I've just tried to visit it, the first time for several months, & there it was, gone.

Is it still around, under a different name or resited to another website/forum perhaps ?

Any help would be much appreciated.

73s

Marco


----------



## KYRENIA

Marco. Tugtalk has been down for over a week now. Not sure of the reason but we think it`s "domain" time has elapsed. If you Google Clydesite then go to Foghorn you can see all the comments about TT over the last week or so.
Cheers, John.


----------



## marco nista

John -


Many thanks, I'll keep an eye on Clydesite which claims to be the new home for 'Tugtalk'

Can't find 'Tugtalk' or 'Foghorn' there at the moment.

73s

Marco


----------



## KYRENIA

When on Clydesite click on the banner FOGHORN.
Cheers, John.


----------



## marco nista

John -


Thanks ! Missed it lurking as the banner.
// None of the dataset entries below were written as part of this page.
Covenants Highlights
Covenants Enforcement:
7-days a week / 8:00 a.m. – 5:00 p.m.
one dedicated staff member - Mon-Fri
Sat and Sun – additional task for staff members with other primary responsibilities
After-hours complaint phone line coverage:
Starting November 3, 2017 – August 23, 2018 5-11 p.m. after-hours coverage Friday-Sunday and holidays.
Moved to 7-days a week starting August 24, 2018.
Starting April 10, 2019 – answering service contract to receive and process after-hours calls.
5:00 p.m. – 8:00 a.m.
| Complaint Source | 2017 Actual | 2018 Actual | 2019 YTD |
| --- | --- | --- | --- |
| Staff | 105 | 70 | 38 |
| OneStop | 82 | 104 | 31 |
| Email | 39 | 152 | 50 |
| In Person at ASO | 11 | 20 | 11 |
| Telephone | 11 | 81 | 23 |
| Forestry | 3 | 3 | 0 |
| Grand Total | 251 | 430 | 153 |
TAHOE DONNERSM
Sad to see brain failure in one so young.

73s

Marco


----------



## Cobbydale

Looks to be up and running again today...


----------



## senior pilot

looks to be back to normal


----------



## Jocko

Famous tugs were the Bustler and the Turmoil. Ocean going tugs one of them I think it was the Turmoil was famous for trying to save the "Flying Enterprise" in the mid 1950s. I was a strong follower of these tugs as we built their engines in the British Polar Engines in Govan where I was an apprentice and Jimmy Reid was our Shop Steward, Days long gone by as the Polar doesn`t build engines anymore.


----------



## gwynne

does anyone know where henderson-morez ltd b/up wharf at dartford creek was in 1977, i have being trying to find but failed any help cheers,


----------



## whizzo

hi if it is any help i lived in the 70s by Dartford creek as far as i know hms fiskerton was broken up in 1976 /77 at henderson-morez - but the location is misleading as i think it was in the river Darent placed off now the m25 at riverhead the main part of Dartford creek was used for the local paper works wigen,s teape hope this helps regards whizzo


----------



## gwynne

to whizzo . THANKYOU FOR THE INFORMATION.I HAVE BEEN UP& DOMN THEDARTMOUTH CREEK LOOKING FOR AN OLD WHARF THE ONLY CLUE I HAD WAS THE PLYLONS GOING ACROSS THE CREEK, IT LOOKS LIKE I WAS LOOKING IN THE WRONG AREA I MIGHT FIND AN OLD WHARF OR SOME OTHER CLUE HOW FAR DO I GO UP THE DARENT ENTRANTS, THANKYOU ONCE AGAIN GWYNNE


----------



## gwynne

can anyone have any details of the whereabouts of llanelly shipbreakers ,They b/up a lot of naval vessels, Which closed early 60.s,It was owned by edgar rees,A map or aphoto of a ship at the yard or anything wounld be most grateful Gwynne


----------



## Frank77

Where's TUGTALK gone this time, I've been trying all week to get on.


----------